Of course it won’t bring an end to violence. Americans are some bloodthirsty motherfuckers. If we removed “Firearm related deaths” from the statistics our murder rate would still be higher than our contemporaries. Half of all firearm deaths are suicides, I don’t think suicidal people will be stopped, they will find another way. Probably the same with murders. But at least it won’t be by firearm.

As a nation, we are frustrated at the lack of response. A response that violates the constitution isn’t going to happen over night, but it’s been twenty three years since Columbine, the shooters of the last two mass shootings have been born since then. The debate has been going on longer, with many red herrings.

No single solution will end shootings, all of them might. Just like with Covid, multiple protections work together. Changing the Constitution will take a few years at best. But if the goal is zero firearm deaths the path is zero firearms.

How do you overcome the NRA? Speaking as an NRA life member, I can tell you they are a ghost. The real evil is in the congresspeople that place their votes up for sale, but you don’t know who they are because you’ve been chasing a ghost, just like they want you to do.

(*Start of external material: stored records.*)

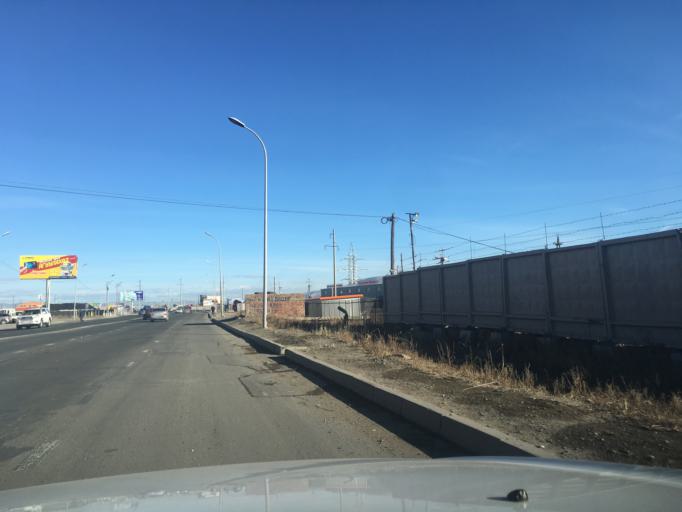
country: MN
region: Ulaanbaatar
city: Ulaanbaatar
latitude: 47.9023
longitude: 106.7365
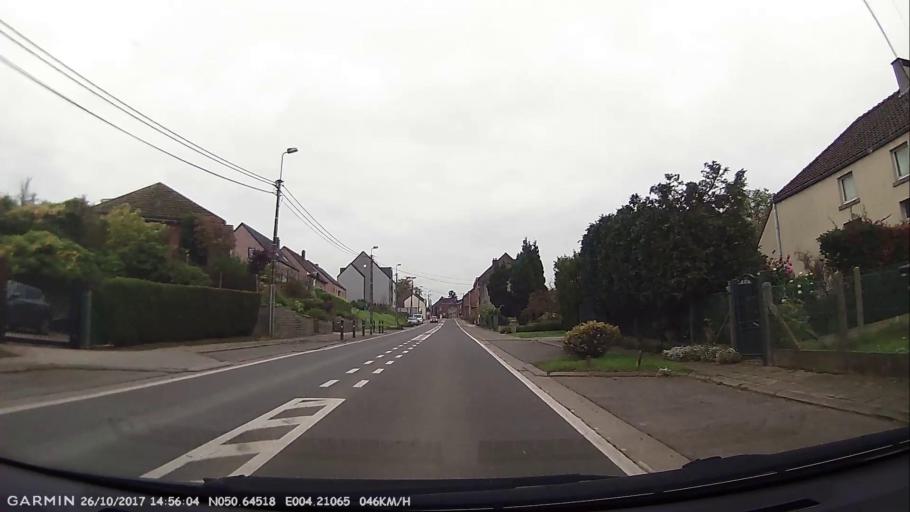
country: BE
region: Wallonia
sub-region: Province du Brabant Wallon
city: Tubize
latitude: 50.6451
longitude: 4.2105
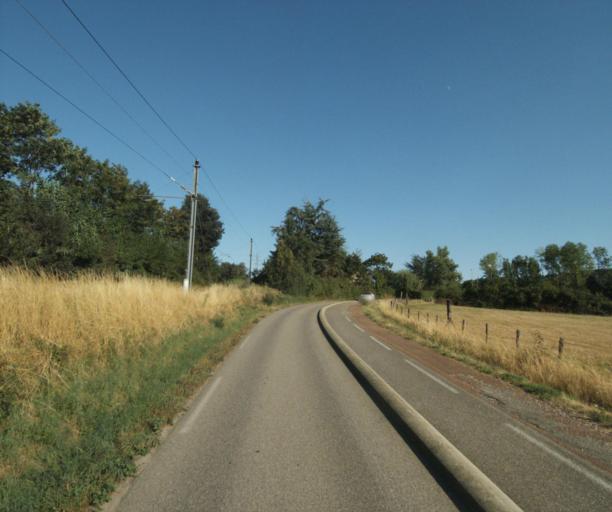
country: FR
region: Rhone-Alpes
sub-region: Departement du Rhone
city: Lentilly
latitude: 45.8184
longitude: 4.6718
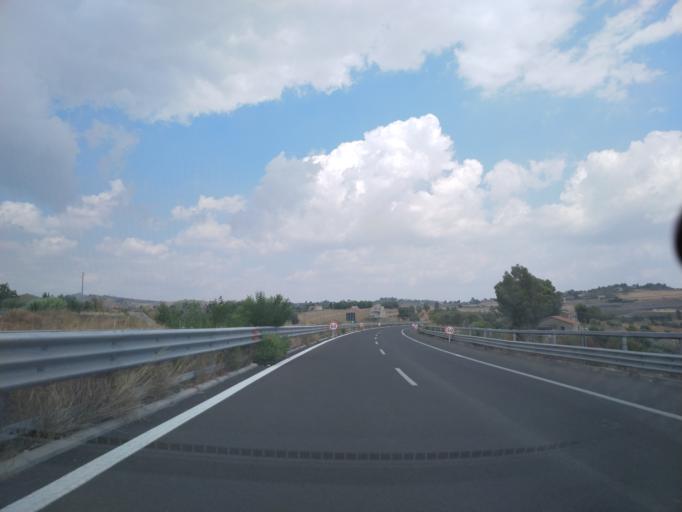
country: IT
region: Sicily
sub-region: Agrigento
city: Racalmuto
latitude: 37.3904
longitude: 13.7483
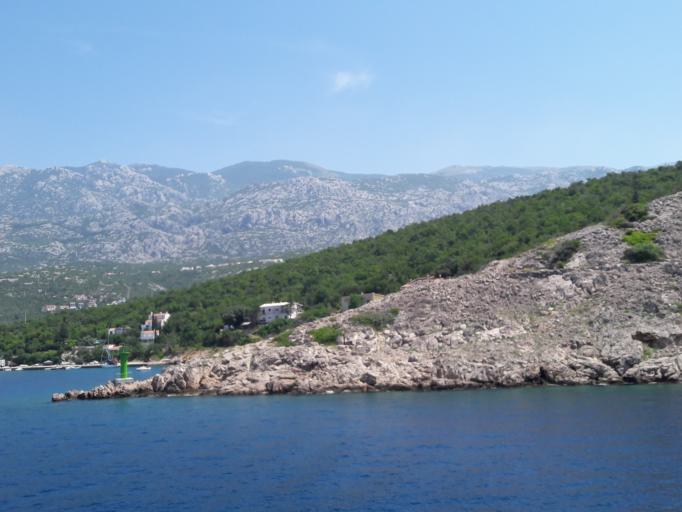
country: HR
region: Primorsko-Goranska
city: Banjol
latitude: 44.7177
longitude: 14.8879
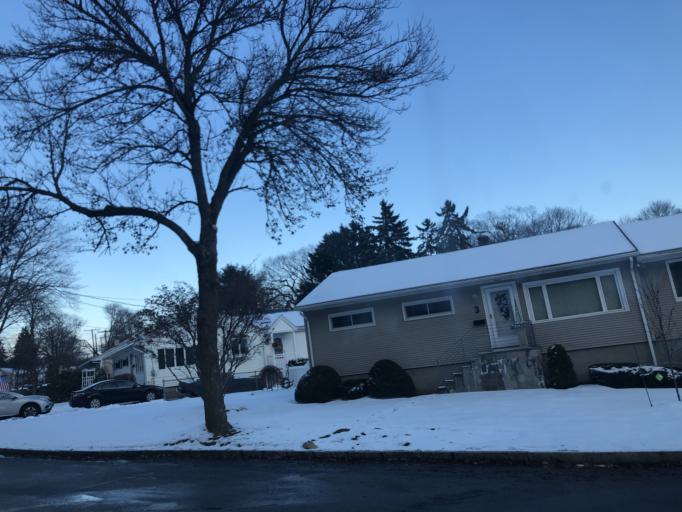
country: US
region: Massachusetts
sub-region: Middlesex County
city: Arlington
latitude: 42.4265
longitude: -71.1654
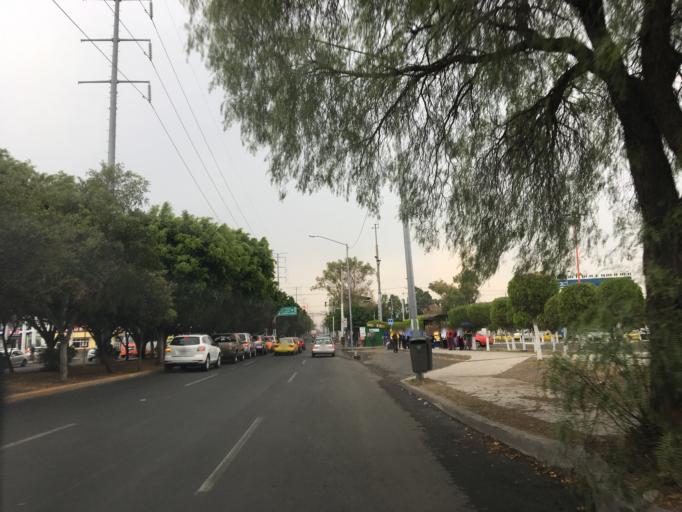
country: MX
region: Queretaro
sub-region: Queretaro
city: Santiago de Queretaro
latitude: 20.5778
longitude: -100.3733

No amount of money can buy a vote that is not for sale. Start at the grass roots and elect honorable candidates. Do not support candidates who sell their vote, it doesn’t matter what they say in campaign ads, they’ll perform for the highest bidder.

The NRA doesn’t even know who their members are. I get renewal notices routinely, and I’m a life member. I’m not sure how long it has been since the NRA represented thoughtful gun owners, I cant recall any examples in this century.

The time for sacrifice is well past. It is worth the lives saved to remove all firearms. One week after the shooting in Uvalde, and there have been twenty mass shootings. So we have a simple decision, Which do we want, the constitution or our children?